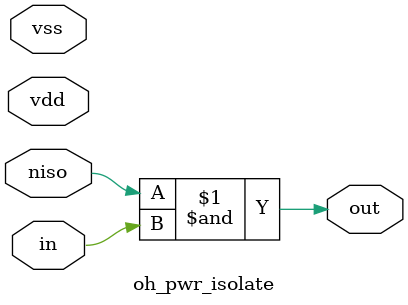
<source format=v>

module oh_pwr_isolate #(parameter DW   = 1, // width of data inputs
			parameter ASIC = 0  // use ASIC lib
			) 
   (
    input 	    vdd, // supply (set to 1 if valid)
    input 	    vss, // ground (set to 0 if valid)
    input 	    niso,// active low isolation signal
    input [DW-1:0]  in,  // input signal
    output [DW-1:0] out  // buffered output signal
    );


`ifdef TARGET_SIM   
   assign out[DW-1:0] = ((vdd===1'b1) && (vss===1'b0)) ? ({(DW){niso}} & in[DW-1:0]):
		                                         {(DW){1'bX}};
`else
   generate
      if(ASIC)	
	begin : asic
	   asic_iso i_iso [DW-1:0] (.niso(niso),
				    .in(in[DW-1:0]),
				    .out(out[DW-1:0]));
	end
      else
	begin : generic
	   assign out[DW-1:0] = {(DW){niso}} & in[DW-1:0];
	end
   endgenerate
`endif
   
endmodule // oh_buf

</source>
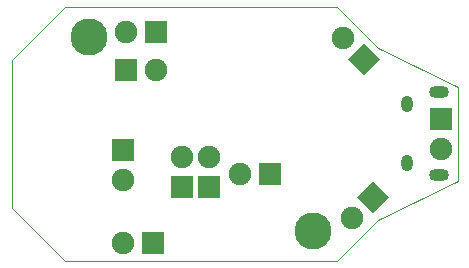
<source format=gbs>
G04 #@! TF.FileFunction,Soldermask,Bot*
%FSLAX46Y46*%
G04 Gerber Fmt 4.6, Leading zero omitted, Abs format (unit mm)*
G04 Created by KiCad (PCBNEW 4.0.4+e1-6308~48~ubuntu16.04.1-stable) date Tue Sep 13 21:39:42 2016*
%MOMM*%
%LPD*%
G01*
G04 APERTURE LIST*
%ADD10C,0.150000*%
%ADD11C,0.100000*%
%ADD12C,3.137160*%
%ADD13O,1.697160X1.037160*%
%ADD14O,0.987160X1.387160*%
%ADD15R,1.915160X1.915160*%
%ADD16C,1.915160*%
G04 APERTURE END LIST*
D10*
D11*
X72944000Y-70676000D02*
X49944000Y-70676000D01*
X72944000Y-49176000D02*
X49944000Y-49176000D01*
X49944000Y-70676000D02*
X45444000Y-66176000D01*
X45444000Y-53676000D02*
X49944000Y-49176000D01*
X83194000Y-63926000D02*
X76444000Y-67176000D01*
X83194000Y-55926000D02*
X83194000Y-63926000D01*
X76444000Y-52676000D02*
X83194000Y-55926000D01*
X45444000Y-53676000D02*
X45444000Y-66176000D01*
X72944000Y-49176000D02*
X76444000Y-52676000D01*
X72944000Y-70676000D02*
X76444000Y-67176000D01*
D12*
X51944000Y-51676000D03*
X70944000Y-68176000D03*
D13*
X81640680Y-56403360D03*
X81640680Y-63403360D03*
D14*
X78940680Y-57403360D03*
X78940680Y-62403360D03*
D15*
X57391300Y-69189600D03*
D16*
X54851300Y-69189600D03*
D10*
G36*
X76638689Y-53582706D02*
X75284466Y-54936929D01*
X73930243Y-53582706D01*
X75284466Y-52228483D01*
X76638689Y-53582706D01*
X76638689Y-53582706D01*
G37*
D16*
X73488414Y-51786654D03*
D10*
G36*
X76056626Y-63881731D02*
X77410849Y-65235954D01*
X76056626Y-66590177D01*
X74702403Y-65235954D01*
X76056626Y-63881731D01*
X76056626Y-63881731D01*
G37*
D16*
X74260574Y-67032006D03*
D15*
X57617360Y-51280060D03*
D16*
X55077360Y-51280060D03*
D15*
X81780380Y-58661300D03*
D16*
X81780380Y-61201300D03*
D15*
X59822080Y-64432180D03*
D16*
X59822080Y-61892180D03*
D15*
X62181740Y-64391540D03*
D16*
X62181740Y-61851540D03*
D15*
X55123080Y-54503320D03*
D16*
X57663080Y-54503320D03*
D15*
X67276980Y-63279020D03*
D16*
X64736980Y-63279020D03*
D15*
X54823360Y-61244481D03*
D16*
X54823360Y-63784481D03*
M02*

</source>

> Instructions for the task
Filter the entries by the string "APERTURE" and copy each matching line.

> Worked solution
G04 APERTURE LIST*
G04 APERTURE END LIST*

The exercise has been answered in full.